Again, note that this approach to performing a JavaScript check does not depend upon Mojito; you could adopt a similar approach within any front-end stack.

Given those considerations, generally, you should still write your code with JS-enabled users in mind, coupled with graceful degradation and progressive enhancements strategies for the “no js” case. However, Mojito-JSCheck allows you to reliably optimize your code.

Awesome sauce! I want to use it. But how?

You could design your own JSCheck system—for any front-end stack—based on the narrative above. But if you use Mojito, it’s very easy to plug Mojito-JSCheck into your app. See the README file for details.

Good luck.
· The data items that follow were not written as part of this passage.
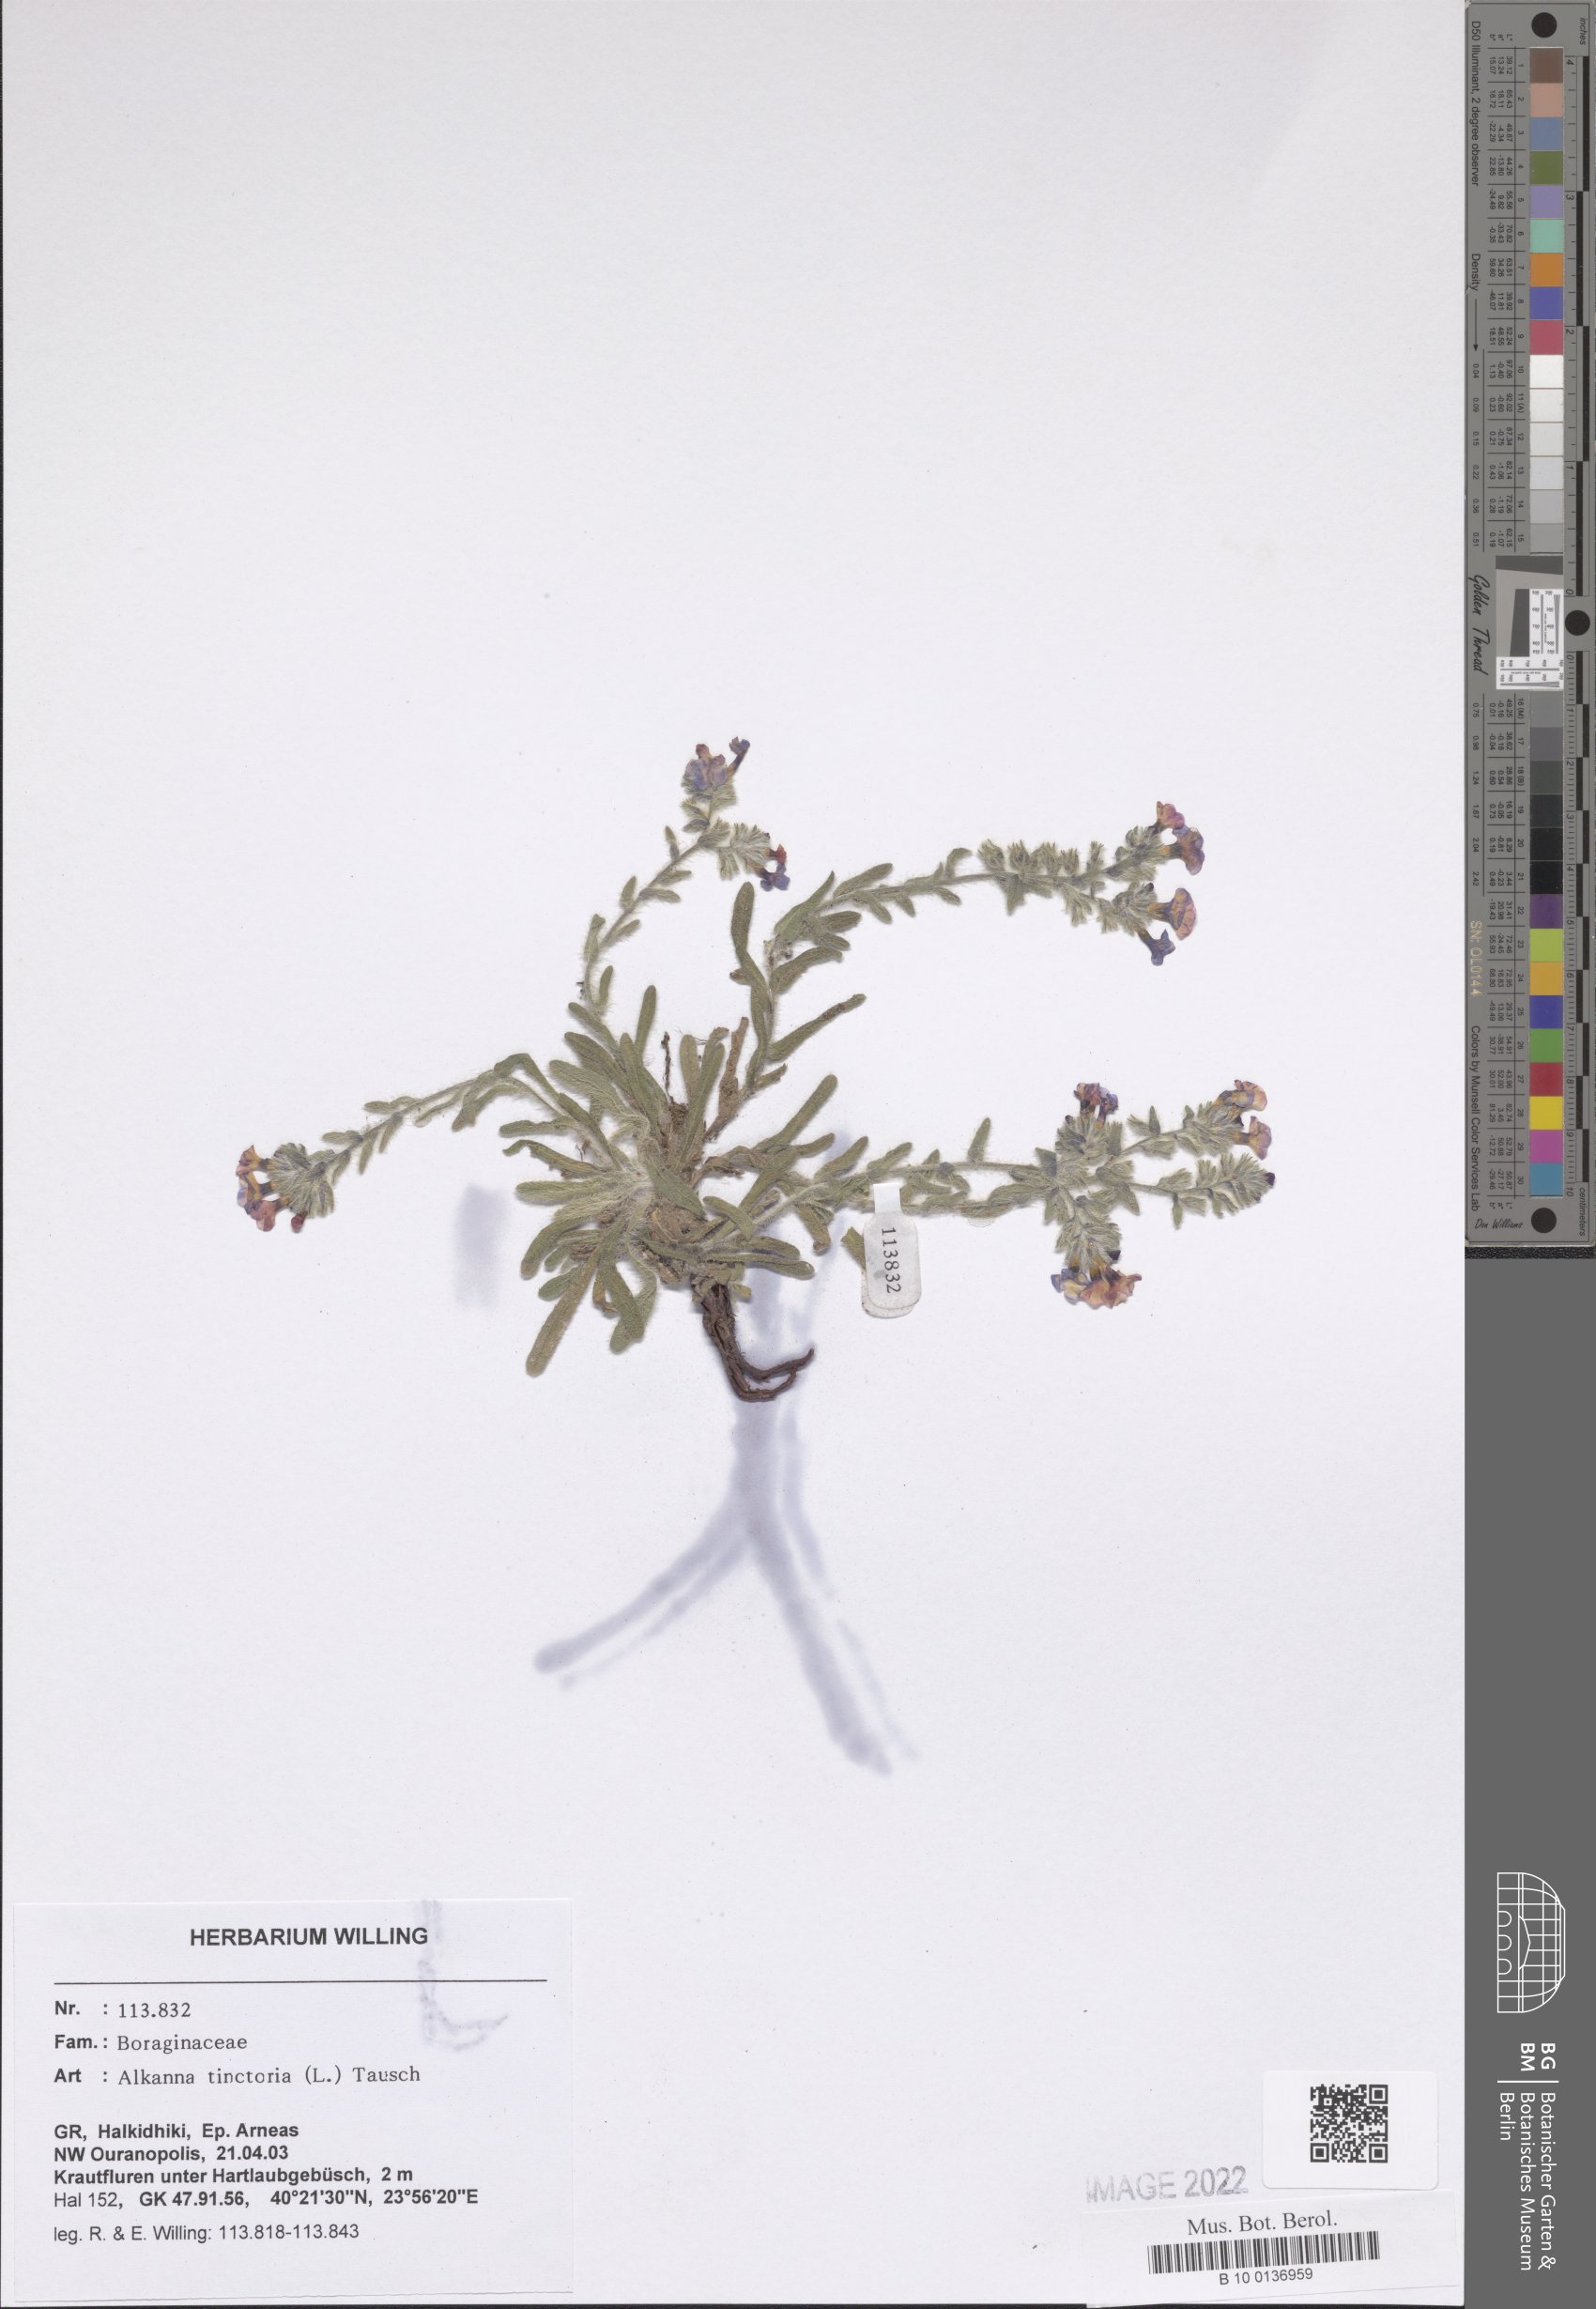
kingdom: Plantae
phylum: Tracheophyta
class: Magnoliopsida
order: Boraginales
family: Boraginaceae
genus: Alkanna
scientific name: Alkanna tinctoria
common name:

I hope you find Mojito-JSCheck useful, and that it enables you to achieve more with Mojito.

~James Alley and the Search Frontend Platform team @ Yahoo!



  1. Q: Why not return a status of “indeterminate” upon the first request?
    A: Although strictly speaking the status at that point is indeterminate, we instead assume JavaScript is enabled, and serve the page accordingly. If JavaScript is disabled, which will only be the case infrequently, Mojito-JSCheck will redirect the user immediately anyway.

  2. Q. Mojito-JSCheck uses redirects. Aren’t redirects evil?
    A. Redirects are evil. But Mojito-JSCheck only redirects users if their status changes, and the assumption is that users do not switch their JavaScript status all the time.